Some Tech 101 (maybe 201) about How Google (and others) Go Offline
A few days ago, Google went offline. You may have missed it. Jennifer Rexford at Princeton pointed folks to this article about the specific event. Better yet, the article goes into the way the Internet works (well the routing part which was the issue) and how to fix it. One thing that jumped out at me is that humans, yes HUMANS!, are still a big part of the system, and that trust or maybe a Social Life of Information play big roles along with the hardware and software. One of the people who identified the source of the issue called (not email, phone, Paul Ohm and Mike Madison who note my preference for phones) someone they knew at the source. I post the details below as I think it shows the way the system works:
The solution was to get Moratel to stop announcing the routes they shouldn’t be. A large part of being a network engineer, especially working at a large network like CloudFlare’s, is having relationships with other network engineers around the world. When I figured out the problem, I contacted a colleague at Moratel to let him know what was going on. He was able to fix the problem at around 2:50 UTC / 6:50pm PST. Around 3 minutes later, routing returned to normal and Google’s services came back online.
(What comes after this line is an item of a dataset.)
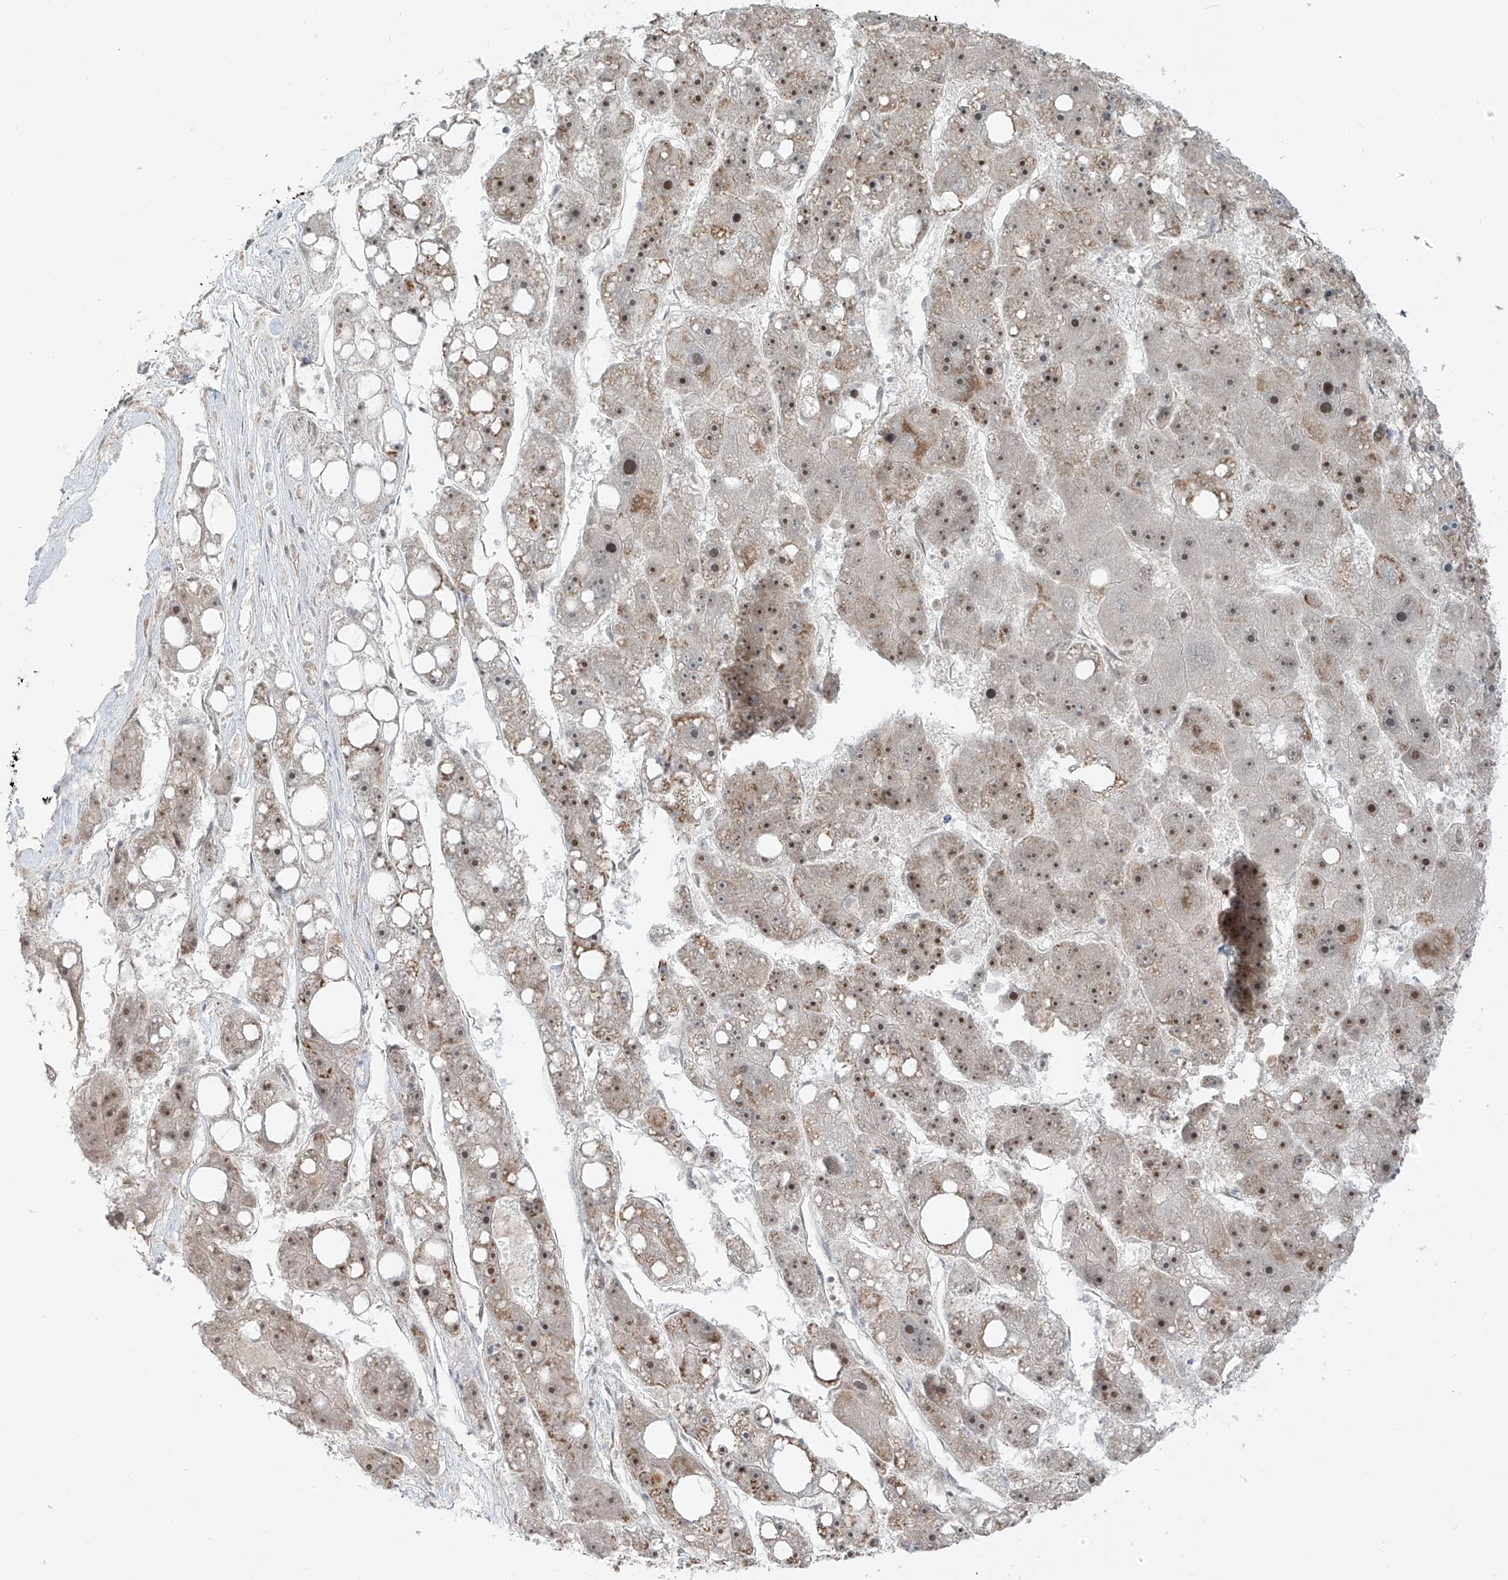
{"staining": {"intensity": "weak", "quantity": ">75%", "location": "nuclear"}, "tissue": "liver cancer", "cell_type": "Tumor cells", "image_type": "cancer", "snomed": [{"axis": "morphology", "description": "Carcinoma, Hepatocellular, NOS"}, {"axis": "topography", "description": "Liver"}], "caption": "Immunohistochemistry image of human liver hepatocellular carcinoma stained for a protein (brown), which shows low levels of weak nuclear positivity in about >75% of tumor cells.", "gene": "ARHGEF3", "patient": {"sex": "female", "age": 61}}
Looking at peering maps, I’d estimate the outage impacted around 3–5% of the Internet’s population. The heaviest impact will have been felt in Hong Kong, where PCCW is the incumbent provider. If you were in the area and unable to reach Google’s services around that time, now you know why.
Building a Better Internet
This all is a reminder about how the Internet is a system built on trust. Today’s incident shows that, even if you’re as big as Google, factors outside of your direct control can impact the ability of your customers to get to your site so it’s important to have a network engineering team that is watching routes and managing your connectivity around the clock. CloudFlare works every day to ensure our customers get the optimal possible routes. We look out for all the websites on our network to ensure that their traffic is always delivered as fast as possible. Just another day in our ongoing efforts to #savetheweb.